> STUDY TEXT
==*==

CityLearn: Diverse Real-World Environments for Sample-Efficient
Navigation Policy Learning
Abstract
Visual navigation tasks in real-world environments often require both
self-motion and place recognition feedback. While deep reinforcement
learning has shown success in solving these perception and
decision-making problems in an end-to-end manner, these algorithms
require large amounts of experience to learn navigation policies from
high-dimensional data, which is generally impractical for real robots
due to sample complexity. In this paper, we address these problems with
two main contributions. We first leverage place recognition and deep
learning techniques combined with goal destination feedback to generate
compact, bimodal image representations that can then be used to
effectively learn control policies from a small amount of experience.
Second, we present an interactive framework, CityLearn, that enables for
the first time training and deployment of navigation algorithms across
city-sized, realistic environments with extreme visual appearance
changes. CityLearn features more than 10 benchmark datasets, often used
in visual place recognition and autonomous driving research, including
over 100 recorded traversals across 60 cities around the world. We
evaluate our approach on two CityLearn environments, training our
navigation policy on a single traversal. Results show our method can be
over 2 orders of magnitude faster than when using raw images, and can
also generalize across extreme visual changes including day to night and
summer to winter transitions.

==*==

> RECORDED INFORMATION
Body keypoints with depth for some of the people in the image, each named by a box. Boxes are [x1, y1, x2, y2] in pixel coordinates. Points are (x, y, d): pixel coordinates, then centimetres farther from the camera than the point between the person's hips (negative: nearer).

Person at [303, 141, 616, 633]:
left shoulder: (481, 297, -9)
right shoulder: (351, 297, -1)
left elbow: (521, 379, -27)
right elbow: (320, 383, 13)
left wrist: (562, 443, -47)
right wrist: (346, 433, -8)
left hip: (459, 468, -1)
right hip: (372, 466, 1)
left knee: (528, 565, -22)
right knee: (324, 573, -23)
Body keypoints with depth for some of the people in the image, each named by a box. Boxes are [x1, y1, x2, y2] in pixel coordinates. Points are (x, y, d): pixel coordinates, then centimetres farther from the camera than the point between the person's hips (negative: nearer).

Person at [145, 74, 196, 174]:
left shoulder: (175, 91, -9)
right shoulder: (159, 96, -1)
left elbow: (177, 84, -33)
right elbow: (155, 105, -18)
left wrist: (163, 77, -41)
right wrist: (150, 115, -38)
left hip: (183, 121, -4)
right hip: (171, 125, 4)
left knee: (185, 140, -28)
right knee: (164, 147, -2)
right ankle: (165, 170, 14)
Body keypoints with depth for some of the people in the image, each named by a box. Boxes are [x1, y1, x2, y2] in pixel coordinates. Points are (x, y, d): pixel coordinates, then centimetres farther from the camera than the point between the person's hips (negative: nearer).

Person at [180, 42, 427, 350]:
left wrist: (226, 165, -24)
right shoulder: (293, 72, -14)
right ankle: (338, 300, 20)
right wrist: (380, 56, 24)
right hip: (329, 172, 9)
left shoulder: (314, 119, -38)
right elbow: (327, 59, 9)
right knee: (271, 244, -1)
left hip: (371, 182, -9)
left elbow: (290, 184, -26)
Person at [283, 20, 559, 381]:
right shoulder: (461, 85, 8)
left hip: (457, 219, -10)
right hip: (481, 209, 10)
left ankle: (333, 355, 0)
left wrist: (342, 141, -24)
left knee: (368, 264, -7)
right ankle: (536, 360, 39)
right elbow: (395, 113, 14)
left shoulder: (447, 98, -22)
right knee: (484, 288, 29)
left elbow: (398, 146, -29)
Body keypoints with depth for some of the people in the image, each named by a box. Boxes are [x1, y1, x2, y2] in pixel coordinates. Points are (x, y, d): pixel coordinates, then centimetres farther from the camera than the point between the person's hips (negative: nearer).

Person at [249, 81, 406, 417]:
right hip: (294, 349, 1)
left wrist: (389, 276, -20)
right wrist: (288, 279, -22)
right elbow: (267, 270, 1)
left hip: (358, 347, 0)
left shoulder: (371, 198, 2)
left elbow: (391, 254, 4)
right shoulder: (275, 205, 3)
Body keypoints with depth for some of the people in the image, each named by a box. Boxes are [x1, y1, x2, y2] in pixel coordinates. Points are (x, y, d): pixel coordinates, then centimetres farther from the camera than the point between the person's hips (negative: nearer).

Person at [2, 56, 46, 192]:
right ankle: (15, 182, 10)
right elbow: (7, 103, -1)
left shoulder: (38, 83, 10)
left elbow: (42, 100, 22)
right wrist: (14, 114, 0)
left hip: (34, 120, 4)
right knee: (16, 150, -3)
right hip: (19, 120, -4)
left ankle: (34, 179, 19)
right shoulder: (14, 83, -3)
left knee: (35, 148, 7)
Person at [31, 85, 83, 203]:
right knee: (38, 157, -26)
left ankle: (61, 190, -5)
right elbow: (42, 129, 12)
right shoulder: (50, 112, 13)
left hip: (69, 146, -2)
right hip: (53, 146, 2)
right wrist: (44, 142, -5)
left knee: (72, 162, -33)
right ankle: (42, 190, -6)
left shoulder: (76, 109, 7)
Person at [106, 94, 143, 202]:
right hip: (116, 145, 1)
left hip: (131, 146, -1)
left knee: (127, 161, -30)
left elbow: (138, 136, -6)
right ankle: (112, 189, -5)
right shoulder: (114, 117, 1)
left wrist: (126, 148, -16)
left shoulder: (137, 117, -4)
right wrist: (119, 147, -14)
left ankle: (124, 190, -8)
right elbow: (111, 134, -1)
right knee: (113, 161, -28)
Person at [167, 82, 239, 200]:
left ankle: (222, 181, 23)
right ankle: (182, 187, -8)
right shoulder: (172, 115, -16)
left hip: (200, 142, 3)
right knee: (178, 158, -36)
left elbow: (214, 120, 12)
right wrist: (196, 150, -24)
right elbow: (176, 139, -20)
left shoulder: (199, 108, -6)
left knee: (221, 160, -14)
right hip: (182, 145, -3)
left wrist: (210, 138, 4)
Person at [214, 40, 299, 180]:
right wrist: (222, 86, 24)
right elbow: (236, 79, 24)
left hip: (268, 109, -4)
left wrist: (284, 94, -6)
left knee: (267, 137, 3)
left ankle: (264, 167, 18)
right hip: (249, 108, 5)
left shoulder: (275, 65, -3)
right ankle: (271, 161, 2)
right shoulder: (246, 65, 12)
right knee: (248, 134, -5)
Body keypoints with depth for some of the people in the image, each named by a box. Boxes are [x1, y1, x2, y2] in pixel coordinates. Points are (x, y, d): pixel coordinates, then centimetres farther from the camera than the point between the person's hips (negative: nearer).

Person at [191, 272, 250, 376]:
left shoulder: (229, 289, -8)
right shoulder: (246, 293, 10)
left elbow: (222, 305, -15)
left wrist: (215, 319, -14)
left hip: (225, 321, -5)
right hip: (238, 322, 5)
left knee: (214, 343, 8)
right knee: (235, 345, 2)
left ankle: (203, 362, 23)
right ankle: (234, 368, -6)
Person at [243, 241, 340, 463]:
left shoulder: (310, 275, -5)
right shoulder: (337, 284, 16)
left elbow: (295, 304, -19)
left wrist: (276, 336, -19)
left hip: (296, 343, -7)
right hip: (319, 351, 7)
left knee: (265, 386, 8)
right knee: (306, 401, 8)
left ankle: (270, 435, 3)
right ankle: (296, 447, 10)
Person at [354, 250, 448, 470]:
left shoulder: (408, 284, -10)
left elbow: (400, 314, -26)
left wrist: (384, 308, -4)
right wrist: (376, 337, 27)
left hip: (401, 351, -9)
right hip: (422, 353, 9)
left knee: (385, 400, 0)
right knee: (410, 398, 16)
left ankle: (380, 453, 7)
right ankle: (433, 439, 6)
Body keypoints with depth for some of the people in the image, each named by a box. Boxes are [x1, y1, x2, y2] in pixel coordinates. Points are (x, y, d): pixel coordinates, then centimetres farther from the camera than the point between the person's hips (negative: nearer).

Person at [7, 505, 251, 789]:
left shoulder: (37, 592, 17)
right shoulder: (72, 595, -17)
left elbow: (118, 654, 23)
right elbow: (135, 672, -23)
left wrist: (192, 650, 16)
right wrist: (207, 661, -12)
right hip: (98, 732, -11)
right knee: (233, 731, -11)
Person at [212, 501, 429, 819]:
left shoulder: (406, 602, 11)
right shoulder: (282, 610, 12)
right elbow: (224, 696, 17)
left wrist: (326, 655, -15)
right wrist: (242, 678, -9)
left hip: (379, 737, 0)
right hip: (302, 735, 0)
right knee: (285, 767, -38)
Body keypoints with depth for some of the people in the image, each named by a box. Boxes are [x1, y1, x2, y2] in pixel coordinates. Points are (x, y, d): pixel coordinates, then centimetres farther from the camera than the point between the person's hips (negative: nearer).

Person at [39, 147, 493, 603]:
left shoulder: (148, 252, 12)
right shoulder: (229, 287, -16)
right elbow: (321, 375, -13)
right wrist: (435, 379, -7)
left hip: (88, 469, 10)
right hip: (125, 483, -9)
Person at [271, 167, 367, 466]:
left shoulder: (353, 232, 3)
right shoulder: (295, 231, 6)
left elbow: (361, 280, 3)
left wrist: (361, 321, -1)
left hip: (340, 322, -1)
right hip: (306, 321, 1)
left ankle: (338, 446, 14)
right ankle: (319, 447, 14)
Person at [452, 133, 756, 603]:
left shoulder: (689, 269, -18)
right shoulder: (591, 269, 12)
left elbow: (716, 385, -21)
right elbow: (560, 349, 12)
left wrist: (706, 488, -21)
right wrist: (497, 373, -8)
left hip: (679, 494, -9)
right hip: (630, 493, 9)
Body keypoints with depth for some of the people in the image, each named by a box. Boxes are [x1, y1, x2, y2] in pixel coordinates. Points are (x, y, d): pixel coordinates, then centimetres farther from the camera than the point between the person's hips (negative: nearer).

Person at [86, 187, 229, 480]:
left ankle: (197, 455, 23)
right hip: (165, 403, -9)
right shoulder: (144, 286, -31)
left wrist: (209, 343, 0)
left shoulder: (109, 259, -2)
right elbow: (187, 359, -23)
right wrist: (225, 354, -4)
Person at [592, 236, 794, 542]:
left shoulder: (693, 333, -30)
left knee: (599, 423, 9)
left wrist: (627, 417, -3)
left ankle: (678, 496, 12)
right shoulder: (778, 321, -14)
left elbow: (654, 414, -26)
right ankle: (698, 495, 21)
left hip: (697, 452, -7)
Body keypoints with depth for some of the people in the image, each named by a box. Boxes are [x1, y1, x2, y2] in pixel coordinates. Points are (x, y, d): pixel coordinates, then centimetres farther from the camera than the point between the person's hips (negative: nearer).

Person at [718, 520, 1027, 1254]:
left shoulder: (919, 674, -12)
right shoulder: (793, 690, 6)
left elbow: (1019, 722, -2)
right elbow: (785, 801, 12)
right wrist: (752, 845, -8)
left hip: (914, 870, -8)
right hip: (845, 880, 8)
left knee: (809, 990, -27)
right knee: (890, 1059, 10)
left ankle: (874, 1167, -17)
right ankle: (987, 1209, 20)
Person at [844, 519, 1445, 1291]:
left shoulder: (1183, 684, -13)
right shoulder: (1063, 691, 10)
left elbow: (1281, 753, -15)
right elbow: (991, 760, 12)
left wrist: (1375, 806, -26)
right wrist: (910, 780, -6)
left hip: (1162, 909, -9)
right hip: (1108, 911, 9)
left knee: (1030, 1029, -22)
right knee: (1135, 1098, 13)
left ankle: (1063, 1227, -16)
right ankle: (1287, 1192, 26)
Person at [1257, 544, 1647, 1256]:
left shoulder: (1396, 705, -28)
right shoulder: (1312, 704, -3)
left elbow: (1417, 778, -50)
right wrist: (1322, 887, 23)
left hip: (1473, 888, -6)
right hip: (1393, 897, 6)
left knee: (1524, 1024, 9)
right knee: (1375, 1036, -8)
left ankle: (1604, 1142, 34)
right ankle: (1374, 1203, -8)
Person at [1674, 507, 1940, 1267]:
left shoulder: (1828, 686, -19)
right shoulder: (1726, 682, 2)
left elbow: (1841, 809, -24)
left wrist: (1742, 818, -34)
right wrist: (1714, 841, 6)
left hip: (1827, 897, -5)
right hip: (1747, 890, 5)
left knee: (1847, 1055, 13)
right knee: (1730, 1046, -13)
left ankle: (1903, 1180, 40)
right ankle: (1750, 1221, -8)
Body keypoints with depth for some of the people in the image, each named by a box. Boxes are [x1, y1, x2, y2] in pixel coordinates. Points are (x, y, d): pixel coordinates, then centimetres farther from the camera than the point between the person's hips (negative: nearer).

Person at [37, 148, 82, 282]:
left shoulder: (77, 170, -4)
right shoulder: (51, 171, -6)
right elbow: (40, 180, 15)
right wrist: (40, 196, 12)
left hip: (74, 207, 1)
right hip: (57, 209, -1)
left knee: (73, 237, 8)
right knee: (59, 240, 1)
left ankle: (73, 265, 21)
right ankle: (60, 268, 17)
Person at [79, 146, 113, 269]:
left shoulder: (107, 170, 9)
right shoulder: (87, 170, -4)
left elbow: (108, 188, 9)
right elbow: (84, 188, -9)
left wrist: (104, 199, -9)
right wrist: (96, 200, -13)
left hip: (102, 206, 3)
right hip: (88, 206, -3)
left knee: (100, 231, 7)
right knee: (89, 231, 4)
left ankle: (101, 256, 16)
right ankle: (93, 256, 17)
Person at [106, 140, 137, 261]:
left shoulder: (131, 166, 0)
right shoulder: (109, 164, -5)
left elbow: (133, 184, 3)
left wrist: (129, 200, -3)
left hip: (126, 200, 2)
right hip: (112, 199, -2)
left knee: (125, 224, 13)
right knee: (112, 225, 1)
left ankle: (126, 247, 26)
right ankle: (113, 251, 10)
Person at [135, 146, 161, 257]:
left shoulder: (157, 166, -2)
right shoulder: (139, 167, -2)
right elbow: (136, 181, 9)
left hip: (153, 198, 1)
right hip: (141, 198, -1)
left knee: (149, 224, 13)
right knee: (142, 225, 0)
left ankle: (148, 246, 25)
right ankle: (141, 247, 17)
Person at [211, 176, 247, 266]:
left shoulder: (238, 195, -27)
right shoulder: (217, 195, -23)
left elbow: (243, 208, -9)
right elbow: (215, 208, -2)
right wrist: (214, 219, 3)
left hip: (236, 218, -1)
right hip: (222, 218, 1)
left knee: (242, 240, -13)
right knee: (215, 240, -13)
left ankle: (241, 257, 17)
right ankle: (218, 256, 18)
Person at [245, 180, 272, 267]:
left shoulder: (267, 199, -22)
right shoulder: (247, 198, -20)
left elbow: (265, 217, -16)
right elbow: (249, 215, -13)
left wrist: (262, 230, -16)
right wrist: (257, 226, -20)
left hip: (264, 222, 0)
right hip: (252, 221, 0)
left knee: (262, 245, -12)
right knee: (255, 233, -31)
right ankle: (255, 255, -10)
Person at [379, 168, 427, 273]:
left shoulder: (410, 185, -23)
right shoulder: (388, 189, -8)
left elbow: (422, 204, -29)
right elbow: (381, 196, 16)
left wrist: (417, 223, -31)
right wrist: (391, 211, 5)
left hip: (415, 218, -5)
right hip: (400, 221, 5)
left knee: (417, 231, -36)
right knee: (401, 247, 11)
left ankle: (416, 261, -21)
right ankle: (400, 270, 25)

==*==

> WHAT YOU WILL DO
**1)** Per the CityLearn abstract, how many recorded traversals does CityLearn include, and across how many cities?
**2)** Repeat the portion of the CityLearn abstract that opens with "CityLearn: Diverse Real-World" and closes after "amount of experience.", substituting "interaction" for "experience".
**3)** Render this sentence from the CityLearn abstract in Spanish: "We evaluate our approach on two CityLearn environments, training our navigation policy on a single traversal."

> RESULTS BY TASK
**1)** Over 100 recorded traversals across 60 cities.

**2)**
CityLearn: Diverse Real-World Environments for Sample-Efficient
Navigation Policy Learning
Abstract
Visual navigation tasks in real-world environments often require both
self-motion and place recognition feedback. While deep reinforcement
learning has shown success in solving these perception and
decision-making problems in an end-to-end manner, these algorithms
require large amounts of interaction to learn navigation policies from
high-dimensional data, which is generally impractical for real robots
due to sample complexity. In this paper, we address these problems with
two main contributions. We first leverage place recognition and deep
learning techniques combined with goal destination feedback to generate
compact, bimodal image representations that can then be used to
effectively learn control policies from a small amount of interaction.

**3)** Evaluamos nuestro enfoque en dos entornos de CityLearn, entrenando nuestra política de navegación en un único recorrido.